Ingredients:

  • 12 oz (340 g) spaghetti (or your preferred pasta shape)
  • Salt (for pasta water)
  • 1 tablespoon olive oil
  • 1 onion, finely chopped
  • 2 garlic cloves, minced
  • 1 lb (450 g) ground Italian sausage or beef (optional)
  • 28 oz (800 g) canned crushed tomatoes
  • 1 teaspoon dried basil
  • 1 teaspoon dried oregano
  • Salt and pepper, to taste
  • 2 cups (200 g) shredded mozzarella cheese
  • 1 cup (100 g) grated Parmesan cheese
  • 1 large egg
  • 1 cup (240 g) ricotta cheese
  • Fresh basil, for garnish (optional)

Instructions:

  1. Preheat your oven to 350°F (175°C).
  2. Boil salted water, add the spaghetti, and cook until al dente. Drain and set aside.
  3. Heat olive oil in a skillet over medium heat. Sauté onion until translucent, about 5 minutes. Add garlic and cook for 30 seconds until fragrant. If using sausage, add & brown it, breaking it into small pieces, then drain excess fat. Stir in crushed tomatoes, basil, oregano, salt, and pepper.

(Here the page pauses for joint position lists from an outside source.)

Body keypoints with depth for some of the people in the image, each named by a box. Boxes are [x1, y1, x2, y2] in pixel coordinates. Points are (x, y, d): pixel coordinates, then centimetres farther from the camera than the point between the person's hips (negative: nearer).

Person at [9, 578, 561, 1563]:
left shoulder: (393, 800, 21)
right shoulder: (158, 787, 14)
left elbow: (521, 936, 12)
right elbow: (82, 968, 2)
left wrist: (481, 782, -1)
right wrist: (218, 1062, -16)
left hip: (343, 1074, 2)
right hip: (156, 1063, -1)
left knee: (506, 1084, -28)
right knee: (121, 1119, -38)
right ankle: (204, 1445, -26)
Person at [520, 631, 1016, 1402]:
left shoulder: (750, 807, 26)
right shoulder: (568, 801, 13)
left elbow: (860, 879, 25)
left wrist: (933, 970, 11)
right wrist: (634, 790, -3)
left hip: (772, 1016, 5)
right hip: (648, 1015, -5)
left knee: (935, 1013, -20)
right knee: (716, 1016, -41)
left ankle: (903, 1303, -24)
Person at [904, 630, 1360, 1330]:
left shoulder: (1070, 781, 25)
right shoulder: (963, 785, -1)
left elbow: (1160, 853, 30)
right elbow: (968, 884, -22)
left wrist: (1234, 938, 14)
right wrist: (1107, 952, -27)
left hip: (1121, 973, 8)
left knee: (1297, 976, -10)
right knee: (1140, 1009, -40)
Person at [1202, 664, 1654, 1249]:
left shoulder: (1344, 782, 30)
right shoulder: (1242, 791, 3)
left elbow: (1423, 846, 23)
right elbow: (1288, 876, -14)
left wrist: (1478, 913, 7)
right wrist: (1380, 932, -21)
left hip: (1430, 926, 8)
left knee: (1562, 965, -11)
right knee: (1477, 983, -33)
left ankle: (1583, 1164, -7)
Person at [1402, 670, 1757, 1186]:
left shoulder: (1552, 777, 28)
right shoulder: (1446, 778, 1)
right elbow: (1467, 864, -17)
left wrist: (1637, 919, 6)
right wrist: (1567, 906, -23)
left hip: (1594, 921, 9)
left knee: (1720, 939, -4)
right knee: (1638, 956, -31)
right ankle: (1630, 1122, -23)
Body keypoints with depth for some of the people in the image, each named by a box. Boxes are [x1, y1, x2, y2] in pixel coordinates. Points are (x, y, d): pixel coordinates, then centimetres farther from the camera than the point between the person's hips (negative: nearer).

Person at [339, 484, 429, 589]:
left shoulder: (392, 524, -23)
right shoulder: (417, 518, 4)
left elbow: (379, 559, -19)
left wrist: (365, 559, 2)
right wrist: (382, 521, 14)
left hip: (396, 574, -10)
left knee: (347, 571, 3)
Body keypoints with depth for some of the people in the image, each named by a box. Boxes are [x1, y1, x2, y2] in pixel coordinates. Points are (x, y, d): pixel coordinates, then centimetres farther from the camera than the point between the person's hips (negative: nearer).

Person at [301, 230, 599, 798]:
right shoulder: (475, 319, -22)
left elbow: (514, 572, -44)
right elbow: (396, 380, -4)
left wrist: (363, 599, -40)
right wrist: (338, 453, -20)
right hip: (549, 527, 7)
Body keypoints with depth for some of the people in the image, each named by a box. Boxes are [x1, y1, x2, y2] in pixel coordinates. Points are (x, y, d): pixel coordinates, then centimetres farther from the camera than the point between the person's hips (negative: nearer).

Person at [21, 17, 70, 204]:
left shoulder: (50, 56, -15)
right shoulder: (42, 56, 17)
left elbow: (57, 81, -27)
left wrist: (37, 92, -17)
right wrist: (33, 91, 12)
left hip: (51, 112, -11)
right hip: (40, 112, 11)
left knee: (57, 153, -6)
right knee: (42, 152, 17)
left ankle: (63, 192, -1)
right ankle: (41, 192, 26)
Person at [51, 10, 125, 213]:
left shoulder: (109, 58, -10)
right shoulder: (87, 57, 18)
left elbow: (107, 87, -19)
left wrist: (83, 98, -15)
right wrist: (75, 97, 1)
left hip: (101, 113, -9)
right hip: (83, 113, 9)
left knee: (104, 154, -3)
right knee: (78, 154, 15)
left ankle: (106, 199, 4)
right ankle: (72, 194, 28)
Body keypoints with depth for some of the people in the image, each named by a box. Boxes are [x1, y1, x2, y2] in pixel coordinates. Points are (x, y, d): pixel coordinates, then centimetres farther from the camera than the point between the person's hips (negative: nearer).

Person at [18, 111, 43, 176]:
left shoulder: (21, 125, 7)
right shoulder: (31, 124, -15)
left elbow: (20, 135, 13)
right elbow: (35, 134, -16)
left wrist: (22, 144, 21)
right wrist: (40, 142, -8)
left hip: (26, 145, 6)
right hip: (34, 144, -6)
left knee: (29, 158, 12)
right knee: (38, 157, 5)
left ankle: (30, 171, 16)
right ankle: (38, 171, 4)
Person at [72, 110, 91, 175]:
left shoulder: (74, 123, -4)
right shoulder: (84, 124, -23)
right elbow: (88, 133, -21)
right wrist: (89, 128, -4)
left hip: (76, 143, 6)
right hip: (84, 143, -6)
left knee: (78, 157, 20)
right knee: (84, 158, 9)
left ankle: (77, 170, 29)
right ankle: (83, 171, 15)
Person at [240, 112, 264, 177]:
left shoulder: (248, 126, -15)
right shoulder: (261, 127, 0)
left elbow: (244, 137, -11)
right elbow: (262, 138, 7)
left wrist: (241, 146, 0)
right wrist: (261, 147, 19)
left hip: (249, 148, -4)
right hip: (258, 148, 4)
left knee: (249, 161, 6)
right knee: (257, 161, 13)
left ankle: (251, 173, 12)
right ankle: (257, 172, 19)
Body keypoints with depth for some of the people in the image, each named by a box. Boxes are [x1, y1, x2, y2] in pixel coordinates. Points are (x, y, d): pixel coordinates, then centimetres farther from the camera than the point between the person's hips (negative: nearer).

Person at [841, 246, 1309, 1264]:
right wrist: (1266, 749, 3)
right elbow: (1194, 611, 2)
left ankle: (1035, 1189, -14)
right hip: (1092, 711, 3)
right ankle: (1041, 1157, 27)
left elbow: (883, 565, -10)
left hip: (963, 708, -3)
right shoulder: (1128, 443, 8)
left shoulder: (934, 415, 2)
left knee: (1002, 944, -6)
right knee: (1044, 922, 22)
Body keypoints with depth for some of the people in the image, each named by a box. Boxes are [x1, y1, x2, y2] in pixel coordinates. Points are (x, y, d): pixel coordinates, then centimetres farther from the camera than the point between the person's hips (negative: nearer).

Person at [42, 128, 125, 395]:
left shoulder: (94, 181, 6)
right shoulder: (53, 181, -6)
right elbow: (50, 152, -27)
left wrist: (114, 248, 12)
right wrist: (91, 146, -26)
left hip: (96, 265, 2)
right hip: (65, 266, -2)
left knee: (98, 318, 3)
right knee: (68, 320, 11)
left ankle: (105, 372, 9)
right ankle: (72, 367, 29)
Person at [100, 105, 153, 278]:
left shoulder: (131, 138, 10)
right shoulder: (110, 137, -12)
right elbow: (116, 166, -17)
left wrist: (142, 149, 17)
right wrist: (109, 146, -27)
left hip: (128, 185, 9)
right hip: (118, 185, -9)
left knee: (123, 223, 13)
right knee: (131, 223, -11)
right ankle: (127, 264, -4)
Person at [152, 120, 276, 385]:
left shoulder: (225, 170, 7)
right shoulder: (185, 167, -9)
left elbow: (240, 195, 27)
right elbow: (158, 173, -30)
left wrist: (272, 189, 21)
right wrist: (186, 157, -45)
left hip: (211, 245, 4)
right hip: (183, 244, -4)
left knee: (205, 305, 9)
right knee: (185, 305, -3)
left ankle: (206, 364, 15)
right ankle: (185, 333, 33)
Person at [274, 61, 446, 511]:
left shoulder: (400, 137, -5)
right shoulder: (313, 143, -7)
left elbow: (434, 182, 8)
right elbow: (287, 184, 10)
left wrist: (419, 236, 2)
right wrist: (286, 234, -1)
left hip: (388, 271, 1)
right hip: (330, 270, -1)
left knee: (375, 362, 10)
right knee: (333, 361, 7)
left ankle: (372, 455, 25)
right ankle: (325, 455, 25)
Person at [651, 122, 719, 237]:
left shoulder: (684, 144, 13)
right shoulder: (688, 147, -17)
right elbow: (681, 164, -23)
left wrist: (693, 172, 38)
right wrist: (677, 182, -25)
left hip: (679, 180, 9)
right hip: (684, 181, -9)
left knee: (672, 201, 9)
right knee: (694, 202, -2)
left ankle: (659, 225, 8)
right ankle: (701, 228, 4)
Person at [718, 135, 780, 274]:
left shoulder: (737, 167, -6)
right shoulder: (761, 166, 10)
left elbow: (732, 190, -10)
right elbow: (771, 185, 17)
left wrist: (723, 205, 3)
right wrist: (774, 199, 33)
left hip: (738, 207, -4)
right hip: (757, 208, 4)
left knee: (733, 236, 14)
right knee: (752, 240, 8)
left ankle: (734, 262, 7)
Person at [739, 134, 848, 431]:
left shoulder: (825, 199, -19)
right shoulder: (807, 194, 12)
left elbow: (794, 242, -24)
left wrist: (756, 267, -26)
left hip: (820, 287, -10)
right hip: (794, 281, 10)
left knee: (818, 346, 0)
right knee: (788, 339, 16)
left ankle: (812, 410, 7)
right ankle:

Simmer for 10 minutes.
  4. In a bowl, combine ricotta, egg, salt, and pepper. Mix until smooth.
  5. In a large mixing bowl, combine cooked spaghetti and sauce until evenly coated.
  6. Layer half of the spaghetti mixture in the baking dish. Spread the ricotta mixture over the pasta. Sprinkle with half of the mozzarella and Parmesan. Add the remaining spaghetti and top with the rest of the mozzarella.
  7. Cover with foil and bake for 25 minutes, then uncover and bake for an additional 5-10 minutes until golden and bubbly.
  8. Let it cool slightly, garnish with fresh basil, and serve.